Salah satu langkah konservasi untuk menghindarkan Owa Jawa dari kepunahan adalah pembentukan Pusat
Rehabilitasi dan Penyelamatan Owa Jawa Bodogol di Taman Nasional Gunung Gede Pangrango. Di pusat
rehabilitasi ini dipelihara sejumlah Owa Jawa kemudian dilakukan upaya perjodohan antar Owa Jawa
sebelum dilepas di alam liar. Hal ini dilakukan dengan pertimbangan selain hewan monogami, Owa Jawa
tidak akan dapat bertahan bila dilepas di hutan tanpa berpasangan karena terkait proses perkawinan dan
perlindungan wilayah.

Langkah konservasi yang dilakukan oleh Pusat Rehabilitasi dan Penyelamatan Owa Jawa Bodogol
merupakan kabar gembira buat Owa Jawa dan kita semua. Namun langkah ini tentunya tidak cukup berarti
menghindarkan Si Genit Owa Jawa dari kepunahan tanpa penegakan hukum yang ketat termasuk sinergi
kebijakan pemda yang sejalan dengan pemerintah pusat. Yang terakhir tentunya, kepedulian seluruh lapisan
masyarakat untuk tidak menangkap dan memelihara Si Genit Owa Jawa yang nyaris punah ini.
Mentilin atau Tarsius bancanus merupakan satwa identitas Bangka Belitung. Salah satu spesies Tarsius
yang merupakan endemik Sumatera dan Kalimantan ini ditetapkan sebagai fauna identitas provinsi Bangka
Belitung.

Mentilin yang dalam bahasa ilmiah (latin) dikenal sebagai dalam bahasa Inggris dikenal sebagai Horsfield’s
Tarsier atau Western Tarsier.

Terdapat 4 subspesies Horsfield’s Tarsier, yaitu Tarsius bancanus bancanus, Tarsius bancanus borneanus,
Tarsius bancanus natunensis, dan Tarsius bancanus saltator.

Diskripsi. Mentilin atau Horsfield’s Tarsier mempunyai ciri-ciri dan perilaku seperti jenis-jenis tarsius
lainnya. Tubuh primata ini relatif mungil dengan panjang tubuhnya berkisar antara 12-15 cm dengan berat
tubuh sekitar 128 gram (jantan) dan 117 gram (betina). Bulu tubuh mentilin berwarna coklat kemerahan
hingga abu-abu kecoklatan.

Primata yang dijadikan fauna identitas provinsi Bangka Belitung ini memiliki ekor
yang panjang, bahkan melebihi panjang tubuhnya. Panjang ekor mentilin (Tarsius
bancanus) bisa mencapai 18-22 cm. Seperti tarsius lainnya, Horsfield’s Tarsier
memiliki sepasang mata yang sangat besar.

Mentilin (Tarsius bancanus) merupakan binatang karnivora. Makanannya


terutama adalah serangga seperti belalang, kumbang, kupu-kupu, belalang
sembah, semut, dan jangkrik, tetapi fauna identitas provinsi Bangka Belitung
ini juga memakan berbagai vertebrata kecil lainnya seperti kelelawar dan ular.

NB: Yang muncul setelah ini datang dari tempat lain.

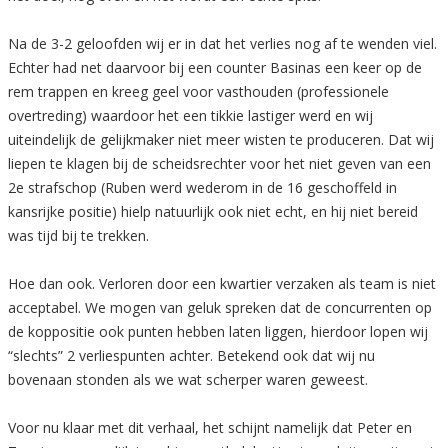
Na de 3-2 geloofden wij er in dat het verlies nog af te wenden viel.
Echter had net daarvoor bij een counter Basinas een keer op de
rem trappen en kreeg geel voor vasthouden (professionele
overtreding) waardoor het een tikkie lastiger werd en wij
uiteindelijk de gelijkmaker niet meer wisten te produceren. Dat wij
liepen te klagen bij de scheidsrechter voor het niet geven van een
2e strafschop (Ruben werd wederom in de 16 geschoffeld in
kansrijke positie) hielp natuurlijk ook niet echt, en hij niet bereid
was tijd bij te trekken.
Hoe dan ook. Verloren door een kwartier verzaken als team is niet
acceptabel. We mogen van geluk spreken dat de concurrenten op
de koppositie ook punten hebben laten liggen, hierdoor lopen wij
“slechts” 2 verliespunten achter. Betekend ook dat wij nu
bovenaan stonden als we wat scherper waren geweest.
Voor nu klaar met dit verhaal, het schijnt namelijk dat Peter en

Mentilin tergolong binatang nokturnal yang banyak berisitirahat pada siang


hari pada dahan-dahan kecil dengan ketinggian 3 hingga 5 meter dari
permukaan tanah dan baru bangun untuk beraktifitas saat menjelang malam
tiba.

Persebaran dan Konservasi. Di Indonesia, Tarsius ini dapat ditemukan di pulau Kalimantan, Sumatera, dan
pulau-pulau sekitar seperti Bangka, Belitung, dan Karimata. Selain itu terdapat juga di Sabah dan Serawak
(Malaysia) dan Brunei Darussalam.

Persebaran lebih spesifik dilihat berdasarkan jenisnya. Tarsius bancanus saltator terdapat di Belitung,
Indonesia. Tarsius bancanus natunensis terdapat di pulau Natuna dan pulau Subi Island, Indonesia. Tarsius
bancanus borneanus terdapat di Brunei, Indonesia (Kalimantan dan pulau Karimata) dan Malaysia (Sabah
dan Sarawak) and on the island of Karimata (Indonesia). Tarsius bancanus bancanus
terdapat di sebagian Sumatra dan pulau Bangka, Indonesia.

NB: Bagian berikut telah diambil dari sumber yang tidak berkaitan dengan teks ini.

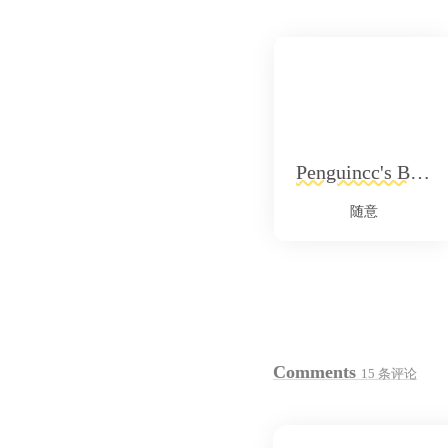
Penguincc's Blog
随意
Comments
15 条评论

Secara umum, mentilin atau Horsfield’s Tarsier dikategorikan dalam status konservasi vulnerable oleh IUCN
Redlist. Namun jika berdasarkan masing-masing subspesies, Tarsius bancanus natunensis dikategorikan
Critically Endangered, Tarsius bancanus bancanus dan Tarsius bancanus saltator dikategorikan sebagai
Endangered. Sedangkan Tarsius bancanus borneanus dikategorikan Vulnerable.

Oleh CITES, tarsius ini dimasukkan dalam daftar Apendiks II. Sedangkan oleh pememrintah Indonesia,
mentilin dan semua jenis tarsius dilindungi berdasarkan PP. No. 7 Tahun 1999.

Meskipun kalah tenar dibandingkan Tarsius tersier yang ada di Sulawesi, namun mentilin pun menjadi salah
satu kekayaan bumi Indonesia. Terlebih primata ini ditetapkan menjadi maskot salah satu provinsi di
Indonesia, Bangka Belitung. So, mari kita kenali dan jaga kelestariannya.